Conservative writers tend to argue in favor of reason and logic as opposed to the left’s culture of feelings.
But actually everyone argues in favor of their truth as opposed to the other side’s illogic and lies.
For instance Josh Hammer, in a piece on Tucker Carlson and the trannies, says that we can't have a “rational debate” with people for whom gender is part of a false “anthropological and ‘theological’ conception of man.”
Or how do you argue against the government-school lobby founded on Horace Mann’s admiration of the “19th century Prussian model of education… standardized curriculum, testing, compulsory education, professionalization of teachers, and career training” and has delivered pathetic mediocrity?
Reason? Logic? Winning elections?
Well, I don’t believe in reason and logic. I believe that everyone has their religious faith and they tend to want to enforce it on the rest of society. Because we are the good guys, right?
A thousand years ago, men ruled by their warrior charisma.

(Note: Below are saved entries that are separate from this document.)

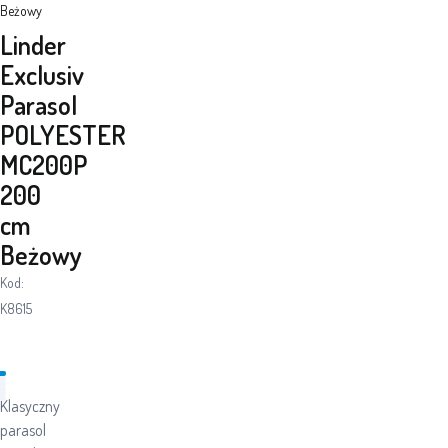
Beżowy
Linder
Exclusiv
Parasol
POLYESTER
MC200P
200
cm
Beżowy
Kod:
K8615
Klasyczny
parasol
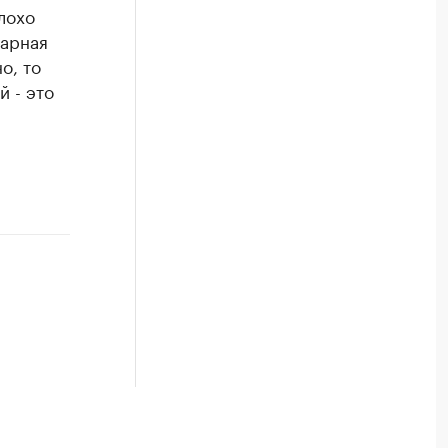
лохо
арная
о, то
й - это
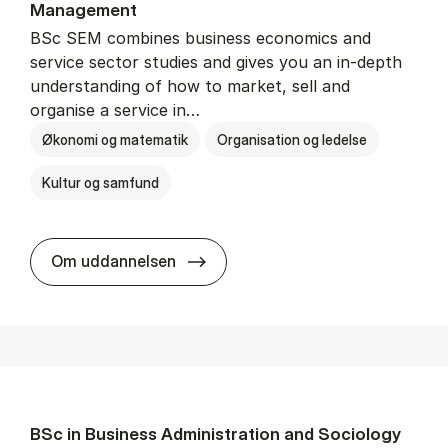
Man­age­ment
BSc SEM combines business economics and
service sector studies and gives you an in-depth
understanding of how to market, sell and
organise a service in…
Økonomi og matematik
Organisation og ledelse
Kultur og samfund
BSc in Busi­ness Ad­min­is­tra­tio
Om uddannelsen
BSc in Busi­ness Ad­min­is­tra­tion and So­ci­ology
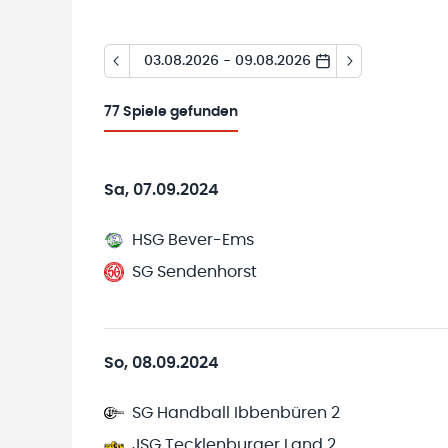
03.08.2026 - 09.08.2026
77
Spiele gefunden
Sa, 07.09.2024
HSG Bever-Ems
SG Sendenhorst
So, 08.09.2024
SG Handball Ibbenbüren 2
JSG Tecklenburger Land 2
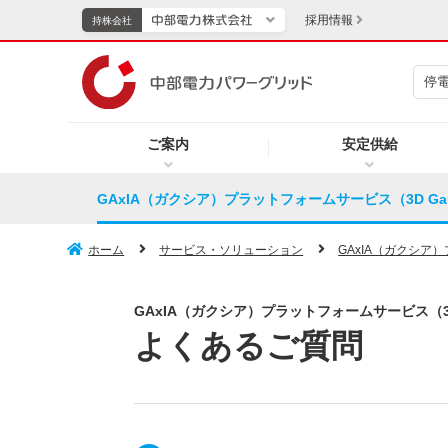
採用情報
持株会社
停
持株会社
ご案内
安定供給
TOPページへ
エネル
GAxIA（ガクシア）プラットフォームサービス（3D Gaussi
新成長分野・技術開発
キッズ
ホーム
サービス・ソリューション
GAxIA（ガクシア）プ
IR・投資家向け情報
GAxIA（ガクシア）プラットフォームサービス（3D Gau
よくあるご質問
中部電力グループレポート
イベント・スポーツ・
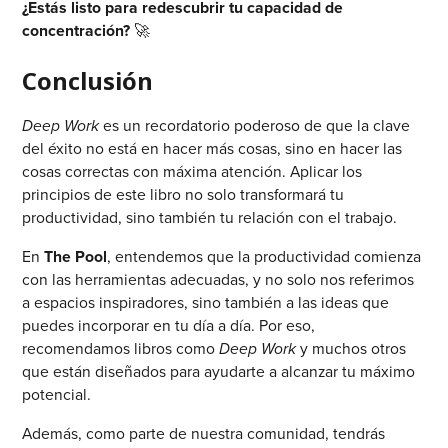
¿Estás listo para redescubrir tu capacidad de
concentración?
🚀
Conclusión
Deep Work
es un recordatorio poderoso de que la clave
del éxito no está en hacer más cosas, sino en hacer las
cosas correctas con máxima atención. Aplicar los
principios de este libro no solo transformará tu
productividad, sino también tu relación con el trabajo.
En
The Pool
, entendemos que la productividad comienza
con las herramientas adecuadas, y no solo nos referimos
a espacios inspiradores, sino también a las ideas que
puedes incorporar en tu día a día. Por eso,
recomendamos libros como
Deep Work
y muchos otros
que están diseñados para ayudarte a alcanzar tu máximo
potencial.
Además, como parte de nuestra comunidad, tendrás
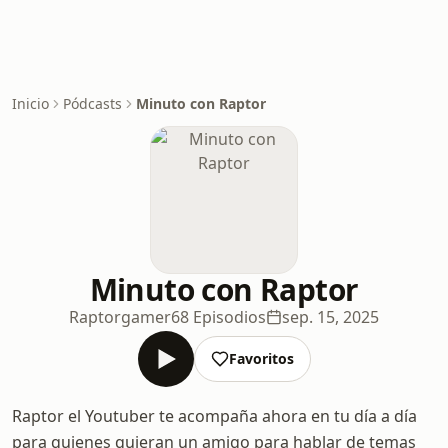
Inicio
Pódcasts
Minuto con Raptor
Minuto con Raptor
Raptorgamer
68 Episodios
sep. 15, 2025
Favoritos
Raptor el Youtuber te acompaña ahora en tu día a día
para quienes quieran un amigo para hablar de temas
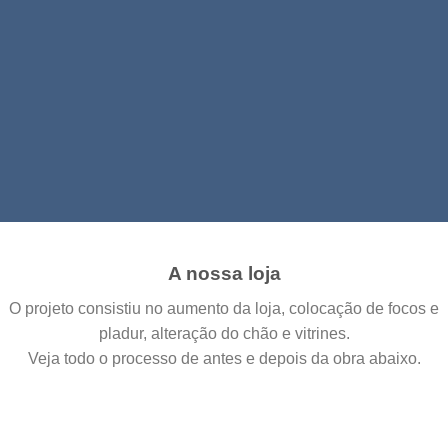
Remodelações de
Interiores
A nossa loja
O projeto consistiu no aumento da loja, colocação de focos e
pladur, alteração do chão e vitrines.
Veja todo o processo de antes e depois da obra abaixo.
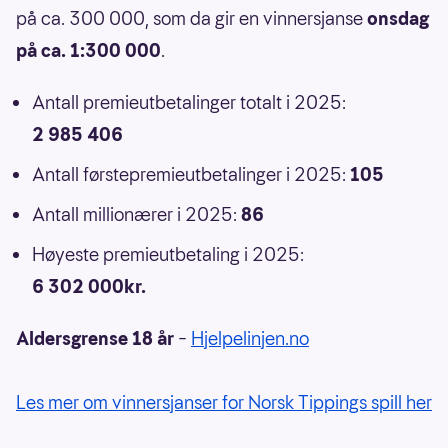
på ca. 300 000, som da gir en vinnersjanse
onsdag
på ca. 1:300 000
.
Antall premieutbetalinger totalt i 2025:
2 985 406
Antall førstepremieutbetalinger i 2025:
105
Antall millionærer i 2025:
86
Høyeste premieutbetaling i 2025:
6 302 000kr.
Aldersgrense 18 år
–
Hjelpelinjen.no
Les mer om vinnersjanser for Norsk Tippings spill her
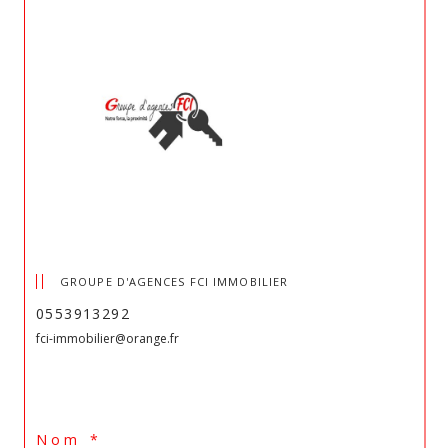
GROUPE D'AGENCES FCI IMMOBILIER
0553913292
fci-immobilier@orange.fr
Nom *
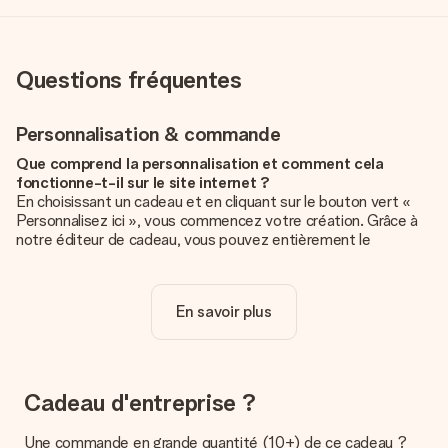
Questions fréquentes
Personnalisation & commande
Que comprend la personnalisation et comment cela
fonctionne-t-il sur le site internet ?
En choisissant un cadeau et en cliquant sur le bouton vert «
Personnalisez ici », vous commencez votre création. Grâce à
notre éditeur de cadeau, vous pouvez entièrement le
personnaliser à souhait en y ajoutant vos photos et/ou texte.
Vous pouvez même, si vous le désirez, choisir un design
unique pour ajouter une touche finale à votre cadeau.
En savoir plus
La personnalisation est-elle comprise dans le prix ?
Le prix affiché sur le site internet comprend la
personnalisation de votre cadeau. Bien plus simple ainsi !
Cadeau d'entreprise ?
Comment savoir si ma photo est de qualité suffisante ?
Nous voulons nous assurer que tu es entièrement satisfait de
Une commande en grande quantité (10+) de ce cadeau ?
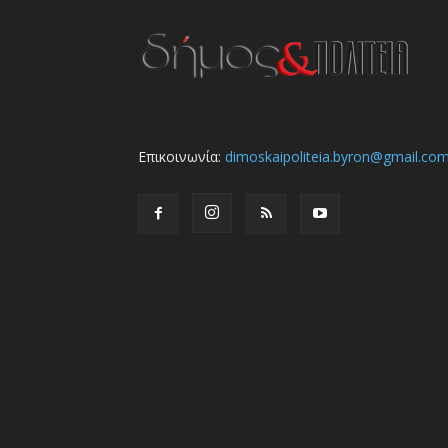
Επικοινωνία:
dimoskaipoliteia.byron@gmail.co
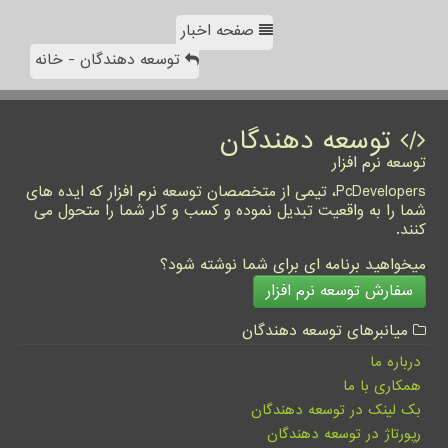
صفحه اخبار
توسعه دهندگان - خانه
توسعه دهندگان
توسعه نرم افزار
PcDevelopers، تیمی از متخصصان توسعه نرم افزار که ایده های
شما را به واقعیت تبدیل نموده و کسب و کار شما را متحول می
کنند.
میخواهید برنامه ای برای شما نوشته شود؟
سفارش توسعه نرم افزار
میانبرهای توسعه دهندگان
درباره ما
همکاری با ما
بک لینک در توسعه دهندگان
رپورتاژ در توسعه دهندگان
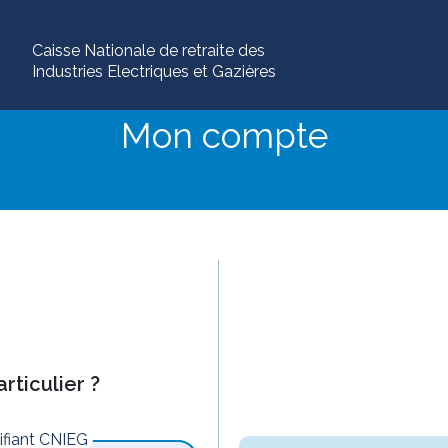
Caisse Nationale de retraite des
Industries Electriques et Gazières
Mon compte
rticulier ?
tifiant CNIEG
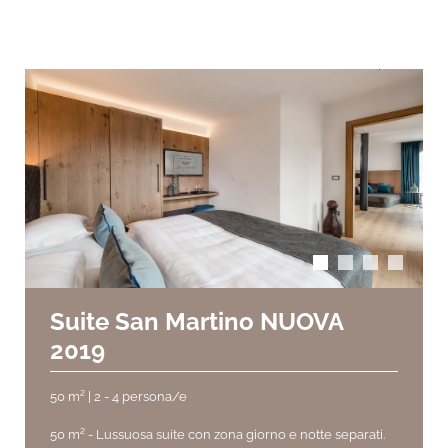
arrow_back_ios
arrow_forward_ios
Suite San Martino NUOVA
2019
50 m² | 2 - 4 persona/e
50 m² -
Lussuosa suite con zona giorno e notte separati.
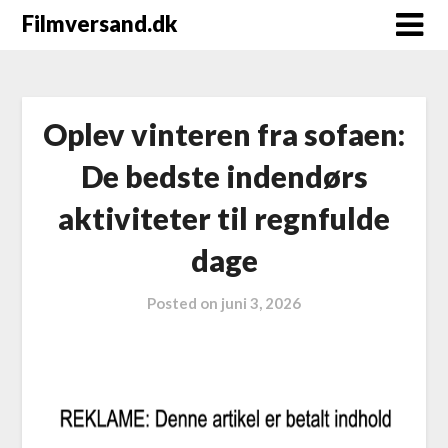
Filmversand.dk
Oplev vinteren fra sofaen:
De bedste indendørs
aktiviteter til regnfulde
dage
Posted on
juni 3, 2026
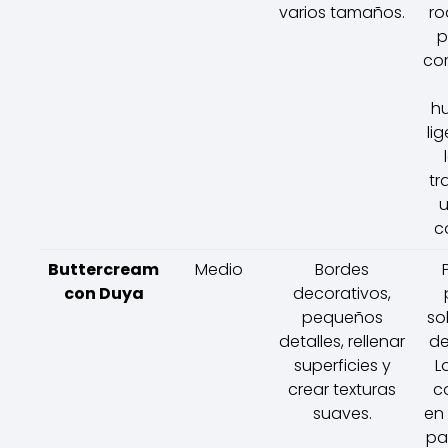
varios tamaños.
ro
p
co
h
li
tr
u
c
Buttercream
Medio
Bordes
con Duya
decorativos,
pequeños
so
detalles, rellenar
de
superficies y
L
crear texturas
c
suaves.
en
pa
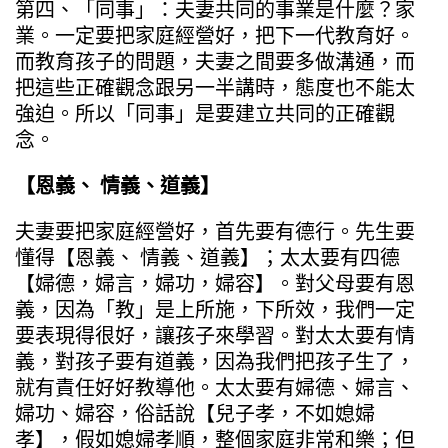
第四、「同事」：夫妻共同的事業是什麼？家
業。一定要把家庭經營好，把下一代教育好。
而教育孩子的問題，夫妻之間要多做溝通，而
把這些正確觀念跟另一半講時，態度也不能太
強迫。所以「同事」是要建立共同的正確觀
念。
【恩義、 情義、道義】
夫妻要把家庭經營好，首先要有德行。先生要
懂得【恩義、 情義、道義】；太太要有四德
【婦德，婦言，婦功，婦容】。對父母要有恩
義，因為「教」是上所施，下所效，我們一定
要表現得很好，讓孩子來學習。對太太要有情
義，對孩子要有道義，因為我們把孩子生了，
就有責任好好教導他。太太要有婦德、婦言、
婦功、婦容，俗話說【兒子孝，不如媳婦
孝】，假如媳婦孝順，整個家庭非常和樂；但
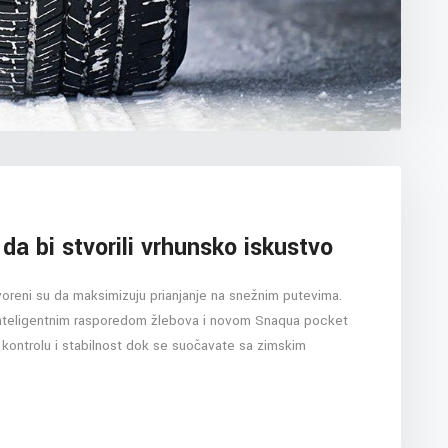
 da bi stvorili vrhunsko iskustvo
voreni su da maksimizuju prianjanje na snežnim putevima.
inteligentnim rasporedom žlebova i novom Snaqua pocket
 kontrolu i stabilnost dok se suočavate sa zimskim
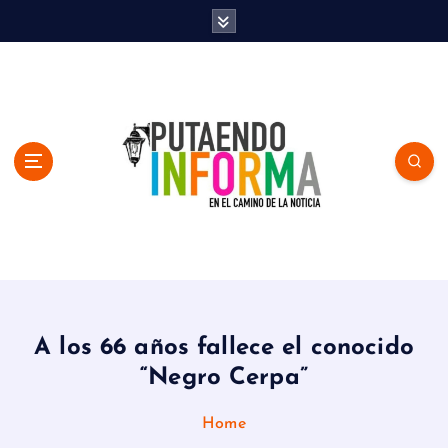
S
k
i
p
t
o
c
o
n
t
e
n
En el Camino de la Noticia
t
A los 66 años fallece el conocido
“Negro Cerpa”
Home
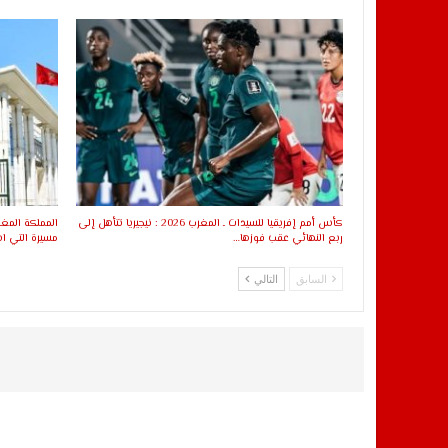
كأس أمم إفريقيا للسيدات ـ المغرب 2026 : نيجيريا تتأهل إلى
المملكة المغر
ربع النهائي عقب فوزها…
مسيرة التي ا
السابق
التالي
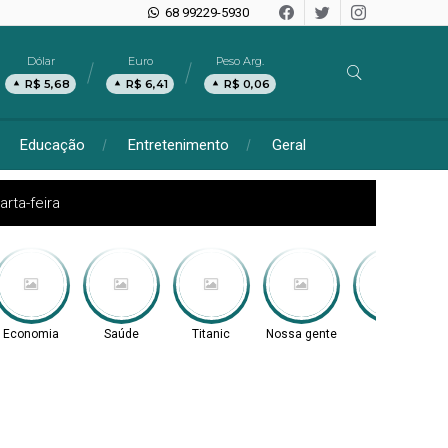
68 99229-5930
Dólar
Euro
Peso Arg.
R$ 5,68
R$ 6,41
R$ 0,06
Educação
Entretenimento
Geral
rta-feira
Economia
Saúde
Titanic
Nossa gente
Acre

Five hundred years ago monarchs ruled by the Divine Right of kings. Today the educated class rules because they care about “the people,” especially the “oppressed.”
(And if you weren’t sure about that, why do you think there are three victim museums along the Washington Mall, one for blacks, one for Jews, and one for American Indians?)
Yup, the political formula of our modern educated ruling class, that it fights for the oppressed against the oppressor, has had a pretty good run, featuring lots of Jobs for Educated Gentry and the most savage world wars in history.
Is it true? I don’t know, But don’t expect a Deep State book any time soon on how the educated class doesn’t really represent the interest of victims but only its own power interests. And don’t expect a fashion in liberal circles arguing that critical theory works both ways: it can argue that nothing is certain, or that the only thing certain is power and oppression: you make the call.
The only way to be really avant garde these days is to go with chaps like Donald D. Hoffman in The Case Against Reality and say that nobody knows reality; everyone is faking it. The measure of everything is not truth, but fitness. If you believe in general relativity, does it predict the orbit of Mercury? If you believe in quantum mechanics, does it help you design and build LED lamps? If you practice woke politics does it makes things better, or encourage woke activists to beat up women athletes? Does woke politics create a peaceful, prosperous society or does it increase government spending to the point that the only resort is to inflation? Does the Prussian model of education yield an educated, useful populace, or a placeholder dystopia where children’s education takes second place to teacher salaries, tenure, and pensions?
I think the results are in, that a top-down society doesn’t work, that politics with everything makes things worse, that big government impoverishes everyone and makes everyone into enemies.
But for some reason a lot of people haven’t got the message.